• _WHAT IS BEING ASKED_
Nothing in the entries may be altered; copy them in full.

• _STUDY MATERIAL_

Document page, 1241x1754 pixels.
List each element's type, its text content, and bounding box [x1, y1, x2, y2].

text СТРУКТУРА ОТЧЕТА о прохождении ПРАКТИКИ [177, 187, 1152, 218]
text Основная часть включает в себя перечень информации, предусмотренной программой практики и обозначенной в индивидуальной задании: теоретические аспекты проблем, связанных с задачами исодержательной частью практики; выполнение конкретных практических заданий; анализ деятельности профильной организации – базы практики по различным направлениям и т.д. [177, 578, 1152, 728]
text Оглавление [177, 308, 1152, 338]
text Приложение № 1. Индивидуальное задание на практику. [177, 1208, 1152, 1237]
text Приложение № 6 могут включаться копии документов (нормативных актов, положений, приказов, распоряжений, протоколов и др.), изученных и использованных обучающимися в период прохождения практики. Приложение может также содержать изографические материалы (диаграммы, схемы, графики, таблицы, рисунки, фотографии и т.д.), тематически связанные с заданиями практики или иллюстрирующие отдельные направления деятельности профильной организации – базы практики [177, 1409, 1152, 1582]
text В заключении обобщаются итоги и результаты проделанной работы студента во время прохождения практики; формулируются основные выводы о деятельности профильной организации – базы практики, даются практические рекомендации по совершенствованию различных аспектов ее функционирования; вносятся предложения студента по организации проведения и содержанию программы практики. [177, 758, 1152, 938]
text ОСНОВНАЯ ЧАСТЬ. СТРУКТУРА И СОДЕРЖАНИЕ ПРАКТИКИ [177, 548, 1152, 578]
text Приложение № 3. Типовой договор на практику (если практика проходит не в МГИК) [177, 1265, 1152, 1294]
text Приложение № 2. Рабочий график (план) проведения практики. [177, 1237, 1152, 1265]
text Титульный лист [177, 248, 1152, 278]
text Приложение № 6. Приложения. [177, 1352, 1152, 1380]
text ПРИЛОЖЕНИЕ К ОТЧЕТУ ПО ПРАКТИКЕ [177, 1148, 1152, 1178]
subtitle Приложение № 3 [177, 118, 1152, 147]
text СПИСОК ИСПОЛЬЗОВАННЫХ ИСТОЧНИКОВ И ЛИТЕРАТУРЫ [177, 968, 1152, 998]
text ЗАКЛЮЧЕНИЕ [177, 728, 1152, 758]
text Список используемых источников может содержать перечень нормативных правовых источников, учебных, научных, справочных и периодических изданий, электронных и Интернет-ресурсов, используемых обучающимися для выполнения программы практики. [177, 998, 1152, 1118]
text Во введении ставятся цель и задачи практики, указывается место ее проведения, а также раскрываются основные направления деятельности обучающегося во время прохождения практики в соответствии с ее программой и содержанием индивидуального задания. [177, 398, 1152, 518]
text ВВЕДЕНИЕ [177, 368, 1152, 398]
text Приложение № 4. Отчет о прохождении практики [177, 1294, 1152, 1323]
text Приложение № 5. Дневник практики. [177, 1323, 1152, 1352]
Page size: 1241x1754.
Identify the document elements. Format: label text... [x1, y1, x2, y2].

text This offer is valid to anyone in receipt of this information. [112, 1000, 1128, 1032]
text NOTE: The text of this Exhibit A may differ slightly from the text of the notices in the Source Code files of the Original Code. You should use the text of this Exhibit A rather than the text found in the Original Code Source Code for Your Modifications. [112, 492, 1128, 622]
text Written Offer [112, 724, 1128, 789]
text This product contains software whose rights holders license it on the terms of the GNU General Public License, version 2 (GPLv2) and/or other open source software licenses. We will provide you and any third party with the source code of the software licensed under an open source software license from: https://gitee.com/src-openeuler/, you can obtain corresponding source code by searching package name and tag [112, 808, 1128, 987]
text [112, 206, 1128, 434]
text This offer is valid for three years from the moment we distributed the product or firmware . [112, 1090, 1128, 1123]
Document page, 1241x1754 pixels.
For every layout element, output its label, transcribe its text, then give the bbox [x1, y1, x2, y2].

• _ANSWER SPACE_
Document page, 1241x1754 pixels.
List each element's type, its text content, and bounding box [x1, y1, x2, y2].

text СТРУКТУРА ОТЧЕТА о прохождении ПРАКТИКИ [177, 187, 1152, 218]
text Основная часть включает в себя перечень информации, предусмотренной программой практики и обозначенной в индивидуальной задании: теоретические аспекты проблем, связанных с задачами исодержательной частью практики; выполнение конкретных практических заданий; анализ деятельности профильной организации – базы практики по различным направлениям и т.д. [177, 578, 1152, 728]
text Оглавление [177, 308, 1152, 338]
text Приложение № 1. Индивидуальное задание на практику. [177, 1208, 1152, 1237]
text Приложение № 6 могут включаться копии документов (нормативных актов, положений, приказов, распоряжений, протоколов и др.), изученных и использованных обучающимися в период прохождения практики. Приложение может также содержать изографические материалы (диаграммы, схемы, графики, таблицы, рисунки, фотографии и т.д.), тематически связанные с заданиями практики или иллюстрирующие отдельные направления деятельности профильной организации – базы практики [177, 1409, 1152, 1582]
text В заключении обобщаются итоги и результаты проделанной работы студента во время прохождения практики; формулируются основные выводы о деятельности профильной организации – базы практики, даются практические рекомендации по совершенствованию различных аспектов ее функционирования; вносятся предложения студента по организации проведения и содержанию программы практики. [177, 758, 1152, 938]
text ОСНОВНАЯ ЧАСТЬ. СТРУКТУРА И СОДЕРЖАНИЕ ПРАКТИКИ [177, 548, 1152, 578]
text Приложение № 3. Типовой договор на практику (если практика проходит не в МГИК) [177, 1265, 1152, 1294]
text Приложение № 2. Рабочий график (план) проведения практики. [177, 1237, 1152, 1265]
text Титульный лист [177, 248, 1152, 278]
text Приложение № 6. Приложения. [177, 1352, 1152, 1380]
text ПРИЛОЖЕНИЕ К ОТЧЕТУ ПО ПРАКТИКЕ [177, 1148, 1152, 1178]
subtitle Приложение № 3 [177, 118, 1152, 147]
text СПИСОК ИСПОЛЬЗОВАННЫХ ИСТОЧНИКОВ И ЛИТЕРАТУРЫ [177, 968, 1152, 998]
text ЗАКЛЮЧЕНИЕ [177, 728, 1152, 758]
text Список используемых источников может содержать перечень нормативных правовых источников, учебных, научных, справочных и периодических изданий, электронных и Интернет-ресурсов, используемых обучающимися для выполнения программы практики. [177, 998, 1152, 1118]
text Во введении ставятся цель и задачи практики, указывается место ее проведения, а также раскрываются основные направления деятельности обучающегося во время прохождения практики в соответствии с ее программой и содержанием индивидуального задания. [177, 398, 1152, 518]
text ВВЕДЕНИЕ [177, 368, 1152, 398]
text Приложение № 4. Отчет о прохождении практики [177, 1294, 1152, 1323]
text Приложение № 5. Дневник практики. [177, 1323, 1152, 1352]
Page size: 1241x1754.
Identify the document elements. Format: label text... [x1, y1, x2, y2].

text This offer is valid to anyone in receipt of this information. [112, 1000, 1128, 1032]
text NOTE: The text of this Exhibit A may differ slightly from the text of the notices in the Source Code files of the Original Code. You should use the text of this Exhibit A rather than the text found in the Original Code Source Code for Your Modifications. [112, 492, 1128, 622]
text Written Offer [112, 724, 1128, 789]
text This product contains software whose rights holders license it on the terms of the GNU General Public License, version 2 (GPLv2) and/or other open source software licenses. We will provide you and any third party with the source code of the software licensed under an open source software license from: https://gitee.com/src-openeuler/, you can obtain corresponding source code by searching package name and tag [112, 808, 1128, 987]
text [112, 206, 1128, 434]
text This offer is valid for three years from the moment we distributed the product or firmware . [112, 1090, 1128, 1123]
Document page, 1241x1754 pixels.
For every layout element, output its label, transcribe its text, then give the bbox [x1, y1, x2, y2].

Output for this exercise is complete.